[Data taken from a collection]
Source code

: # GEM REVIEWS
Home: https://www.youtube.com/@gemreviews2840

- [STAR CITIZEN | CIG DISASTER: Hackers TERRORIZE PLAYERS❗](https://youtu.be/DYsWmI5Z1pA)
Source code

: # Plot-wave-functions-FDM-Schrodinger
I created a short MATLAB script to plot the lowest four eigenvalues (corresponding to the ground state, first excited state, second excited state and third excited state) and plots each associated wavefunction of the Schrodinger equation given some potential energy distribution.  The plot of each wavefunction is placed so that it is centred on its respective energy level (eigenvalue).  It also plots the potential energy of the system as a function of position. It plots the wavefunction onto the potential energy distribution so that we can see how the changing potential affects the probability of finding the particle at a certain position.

WHAT THIS TASK INVOLVES: Reproduce all of the items above word for word.

TASK SOLUTION:
Source code

: # GEM REVIEWS
Home: https://www.youtube.com/@gemreviews2840

- [STAR CITIZEN | CIG DISASTER: Hackers TERRORIZE PLAYERS❗](https://youtu.be/DYsWmI5Z1pA)
Source code

: # Plot-wave-functions-FDM-Schrodinger
I created a short MATLAB script to plot the lowest four eigenvalues (corresponding to the ground state, first excited state, second excited state and third excited state) and plots each associated wavefunction of the Schrodinger equation given some potential energy distribution.  The plot of each wavefunction is placed so that it is centred on its respective energy level (eigenvalue).  It also plots the potential energy of the system as a function of position. It plots the wavefunction onto the potential energy distribution so that we can see how the changing potential affects the probability of finding the particle at a certain position.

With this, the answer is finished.